Con l’ordinanza del 28 febbraio, Il TAR di Firenze non ha solo sospeso gli abbattimenti dei pochi mufloni rimasti vivi al Giglio, ma ha aperto la strada per valutare l’illegittimità della loro eradicazione. Le associazioni animaliste ENPA, LNDC Animal Protection e VITADACANI con la Rete dei Santuari Liberi in Italia procedono ora con una diffida nei confronti del presidente dell’Ente Parco dell’Arcipelago Toscano, Giampiero Sammuri, dal continuare con la cattura, la traslocazione e la sterilizzazione di questi ultimi animali sopravvissuti a tre anni di eradicazione.
Firenze, 5 marzo 2024 – Con l’ordinanza del 28 febbraio scorso il TAR ha sospeso gli abbattimenti del muflone del Giglio deliberati dalla Regione Toscana.
Sulla base della documentazione e delle argomentazioni presentate dagli avvocati Michele Pezone ed Herbert Simone, per conto delle associazioni animaliste ENPA, LNDC Animal Protection, VITADACANI e la Rete dei Santuari, il TAR ha sospeso la caccia al muflone del Giglio.
Seppur cacciabile in molte regioni d’Italia, studi scientifici hanno rivelato come il muflone del Giglio sia di origini sarde, dunque appartenenti ad una specie protetta e non cacciabile, e come il suo DNA dimostri una purezza genetica unica che costituisce una importantissima risorsa per la biodiversità e per la comunità scientifica.
Nel sospendere la decisione della Regione Toscana di abbattere i mufloni, il TAR ha di fatto sollevato dubbi sulla legittimità del progetto di eradicazione del muflone dall’isola che l’Ente Parco dell’Arcipelago Toscano sta portando avanti dal 2021, insieme alla Regione Toscana, tramite un progetto cofinanziato dall’UE per un totale di 1.6 milioni di EURO, di cui 400.000 EURO destinati esclusivamente all’eradicazione del muflone.
“Il Tar ha affermato che le questioni sollevate nel ricorso si inseriscono nel contesto di sviluppo di un ampio piano pluriennale di eradicazione degli ungulati alloctoni dall’Isola del Giglio e non solo in quello più circoscritto della caccia programmata, per quanto non sia stato possibile impugnare tecnicamente anche il progetto di eradicazione essendo scaduti i termini per farlo – ha precisato l’avv.

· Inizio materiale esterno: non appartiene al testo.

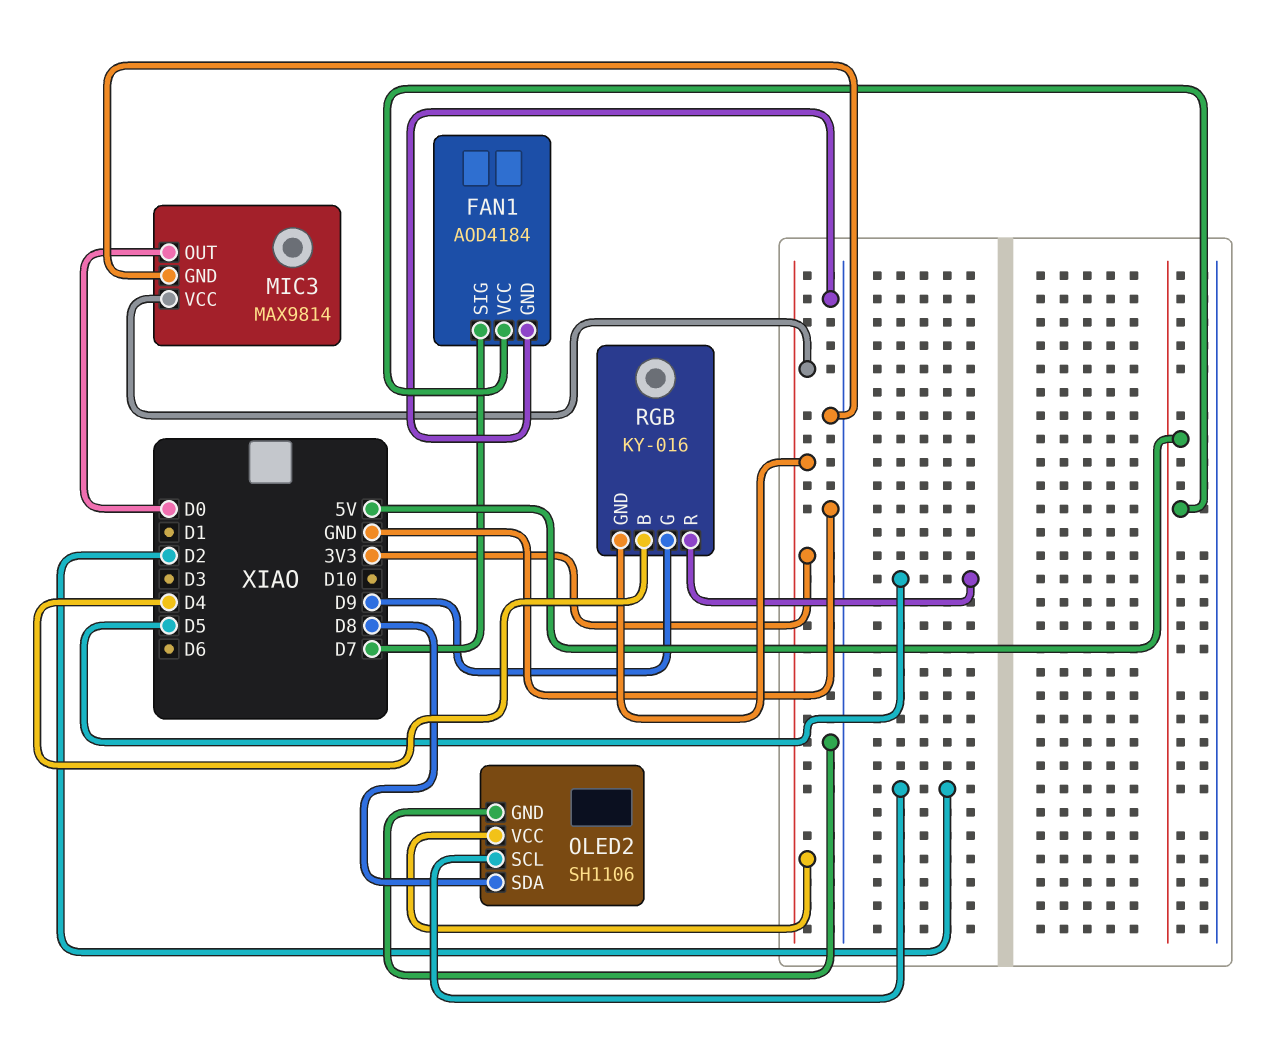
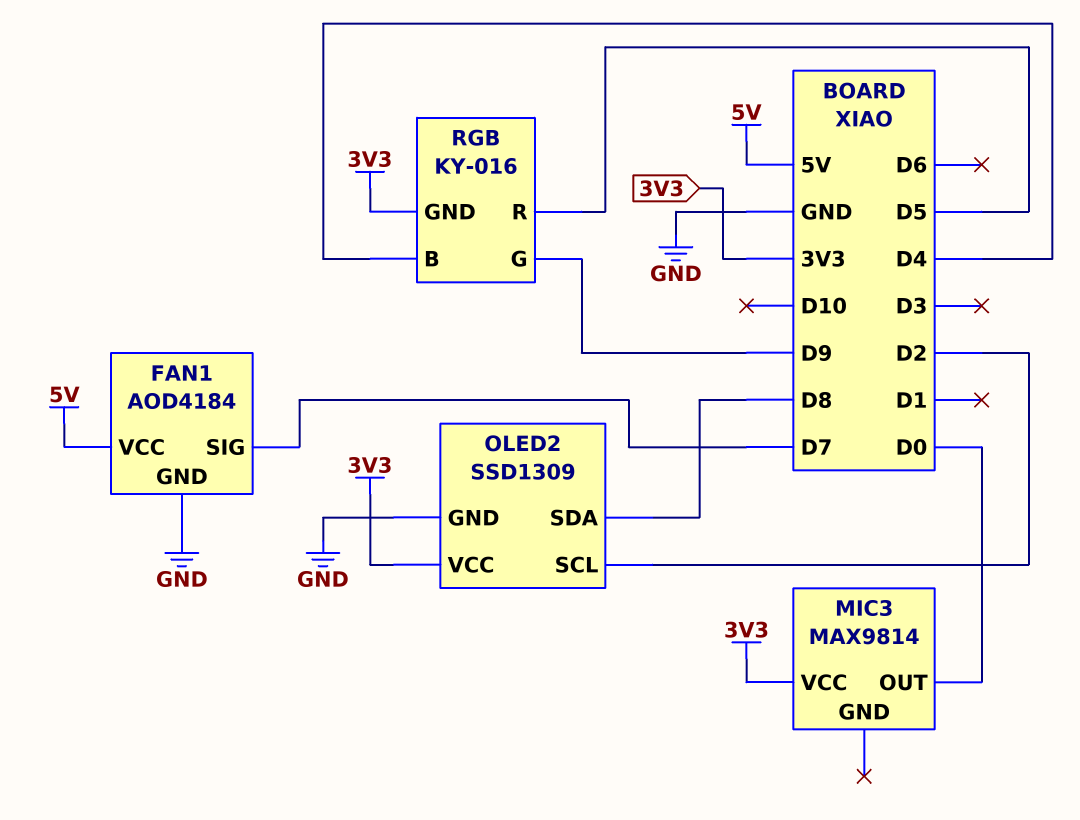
MIC3 pin GND: GND -> none
OLED2: SH1106 -> SSD1309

Michele Pezone – Riteniamo che questo sia il motivo per il quale il TAR abbia specificato che possono eventualmente proseguire le operazioni di cattura e trasferimento degli animali, in modo da garantire comunque la conservazione della specie”.
Nelle sue recenti dichiarazioni l’Ente Parco sminuisce l’ordinanza del TAR e dichiara di avere tutta la legittimità per procedere con le catture e le traslocazioni dei pochi mufloni rimasti, ma la sospensiva del TAR dovrebbe indurre a più miti consigli, in quanto se non vi fosse stato un pericolo per la conservazione di questi animali, finora oggetto di uno sterminio, il TAR avrebbe respinto la domanda cautelare, consentendo la prosecuzione degli abbattimenti anche degli ultimi esemplari.
Il muflone del Giglio è stato erroneamente classificato come appartenente al muflone comune, e si omesso di riconoscere le sue origini sarde, e dunque la sua appartenenza ad una specie protetta.
È per questo motivo che le associazioni ENPA, LNDC Animal Protection e VITADACANI con la Rete dei Santuari Liberi procedono ora a diffidare la Regione Toscana e l’Ente Parco dal continuare con le catture, le quali, oltre ad essere pericolose soprattutto in un periodo in cui ci possono essere femmine gravide, prevedono la traslocazione degli animali in vari centri in Italia dove verrebbero sterilizzati. La sterilizzazione comporterebbe comunque la perdita di questo nucleo di animali geneticamente puri, e minerebbe quindi l’obiettivo stesso del programma LIFE dell’UE che invece mira a preservare la biodiversità.
Vogliamo che il progetto di eradicazione venga interrotto e che un progetto di salvaguardia del muflone prenda il suo posto, così come è stato per la lepre di Pianosa. Anche in quel caso, e tramite un altro progetto UE capitanato dall’Ente Parco, la Lapre era stata erroneamente classificata come ‘lepre comune’ quando invece, sempre a seguito di studi genetici, si rivelò una rarissima specie protetta e, anziché eradicarla, l’Ente Parco dovette preservarla sull’isola di Pianosa.